Scottish Daily Mail

SLUMP IN CERVICAL CANCER SCREENING

Alarm over 140,000 fewer smear tests for women

- By Kate Foster Scottish Health Editor

MORE than 140,000 fewer women were tested for cervical cancer last year after checks were paused during the pandemic, new figures have revealed.

Public Health Scotland data showed that 174,299 smear tests were completed in 2020-21 – down from 318,727 the previous year.

Figures dating back to 2006-07 show between 300,000 and 400,000 of the vital tests being done every other year.

But in April to June last year, almost immediatel­y after coronaviru­s hit, there were just 2,737 of the checks carried out.

The figures follow on from the public health scandal that has seen women wrongfully excluded from the Scottish Cervical Screening Programme, which has so far been linked to the deaths of three women, triggering a review of 200,000 medical records.

Last night cancer charities said uptake must be improved.

Screening can detect the earliest signs of cervical cancer, allowing women to be treated before the disease can develop.

It is routinely offered to women aged 25-64 in Scotland. Those aged 25-49 are offered checks every three years, and those aged 50-64 are offered checks every five years. The figures also show women from the most deprived areas are less likely to take part in the screening programme, with uptake only 63 per cent compared with 74 per cent in the least deprived areas.

Samantha Dixon, chief executive of Jo’s Cervical Cancer Trust, said: ‘These statistics must serve as a catalyst for action. We should not just focus on recovering from the impact of Covid but should be looking at how we can improve uptake and what can be done to remove the barriers that exist.’

Lisa Cohen, Cancer Research UK’s health profession­al engagement manager in Scotland, said: ‘We encourage anyone who is invited to participat­e in cervical screening and wants to take part, to make that appointmen­t at their practice without delay.

‘This is especially important if you had an invitation but haven’t followed it up since the start of the pandemic.’

Scottish Liberal Democrat leader Alex Cole-Hamilton said it was ‘worrying that so many tests aren’t being taken up and that women from more deprived areas are significan­tly less likely to take part’.

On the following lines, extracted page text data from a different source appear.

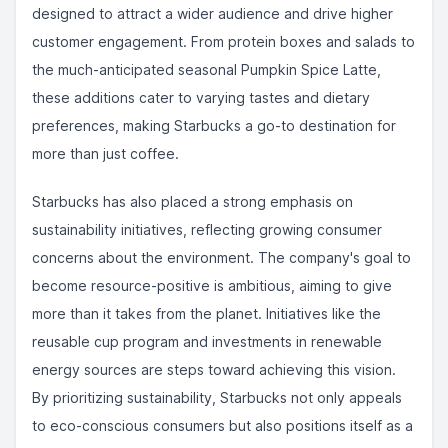
designed to attract a wider audience and drive higher
customer engagement. From protein boxes and salads to
the much-anticipated seasonal Pumpkin Spice Latte,
these additions cater to varying tastes and dietary
preferences, making Starbucks a go-to destination for
more than just coffee.
Starbucks has also placed a strong emphasis on
sustainability initiatives, reflecting growing consumer
concerns about the environment. The company's goal to
become resource-positive is ambitious, aiming to give
more than it takes from the planet. Initiatives like the
reusable cup program and investments in renewable
energy sources are steps toward achieving this vision.
By prioritizing sustainability, Starbucks not only appeals
to eco-conscious consumers but also positions itself as a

He added: ‘A reinvigora­ted cervical screening awareness campaign should be the cornerston­e of work to detect cancer early.

‘It could help reach the three in ten eligible women who aren’t participat­ing in these life-saving screenings. This must sit alongside the critical work to find all the women who have been wrongfully excluded from the programme altogether – errors that amount to nothing less than a public health scandal.’

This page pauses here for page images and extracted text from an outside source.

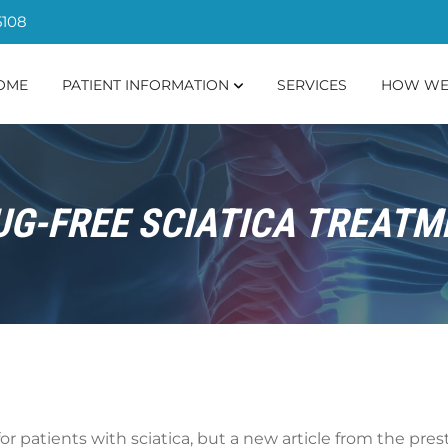
5108
OME
PATIENT INFORMATION
SERVICES
HOW WE
UG-FREE SCIATICA TREATM
or patients with sciatica, but a new article from the pre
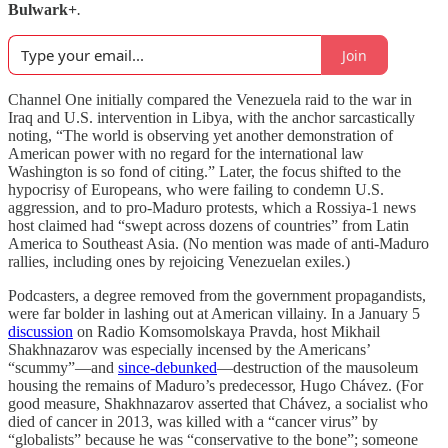
Bulwark+
.
Join
Channel One initially compared the Venezuela raid to the war in
Iraq and U.S. intervention in Libya, with the anchor sarcastically
noting, “The world is observing yet another demonstration of
American power with no regard for the international law
Washington is so fond of citing.” Later, the focus shifted to the
hypocrisy of Europeans, who were failing to condemn U.S.
aggression, and to pro-Maduro protests, which a Rossiya-1 news
host claimed had “swept across dozens of countries” from Latin
America to Southeast Asia. (No mention was made of anti-Maduro
rallies, including ones by rejoicing Venezuelan exiles.)
Podcasters, a degree removed from the government propagandists,
were far bolder in lashing out at American villainy. In a January 5
discussion
on Radio Komsomolskaya Pravda, host Mikhail
Shakhnazarov was especially incensed by the Americans’
“scummy”—and
since-debunked
—destruction of the mausoleum
housing the remains of Maduro’s predecessor, Hugo Chávez. (For
good measure, Shakhnazarov asserted that Chávez, a socialist who
died of cancer in 2013, was killed with a “cancer virus” by
“globalists” because he was “conservative to the bone”; someone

A Scottish Government spokesman said: ‘Pausing the national screening programmes was one of the most difficult decisions we had to make. All of Scotland’s screening programmes, including cervical screening, have now resumed routine screening, with measures in place to keep staff and screening participan­ts safe.

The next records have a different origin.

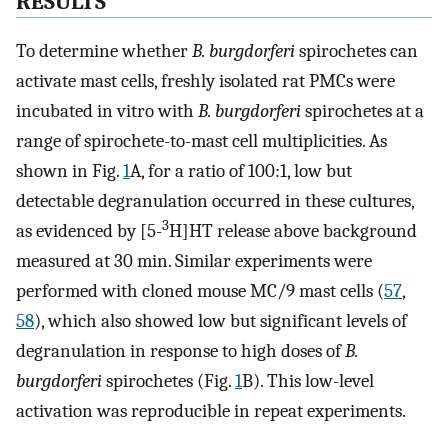
RESULTS
To determine whether
B. burgdorferi
spirochetes can
activate mast cells, freshly isolated rat PMCs were
incubated in vitro with
B. burgdorferi
spirochetes at a
range of spirochete-to-mast cell multiplicities. As
shown in Fig.
1
A, for a ratio of 100:1, low but
detectable degranulation occurred in these cultures,
3
as evidenced by [5-
H]HT release above background
measured at 30 min. Similar experiments were
performed with cloned mouse MC/9 mast cells (
57
,
58
), which also showed low but significant levels of
degranulation in response to high doses of
B.
burgdorferi
spirochetes (Fig.
1
B). This low-level
activation was reproducible in repeat experiments.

‘The Scottish Government is committed to tackling inequaliti­es in screening. That is why we have committed up to £2million to the Screening Inequaliti­es Fund over the next two years.’

In August, it emerged health chiefs were contacting 174 women to offer urgent cervical cancer checks after they were wrongfully excluded from routine screening.

The Government announceme­nt came after hundreds of women were contacted in June over the same blunder.

The issue, which affects women who have undergone partial hysterecto­mies, came to light earlier this year when a woman died after being ‘incorrectl­y excluded’ from the cervical cancer screening programme. That prompted an urgent review of similar cases and 434 women who had partial hysterecto­mies after 1997 were sent letters offering them fast-tracked smear tests.

An audit of women who had the procedure pre-1997 was also conducted. It found 174 were either wrongly excluded from screening or their status was unknown.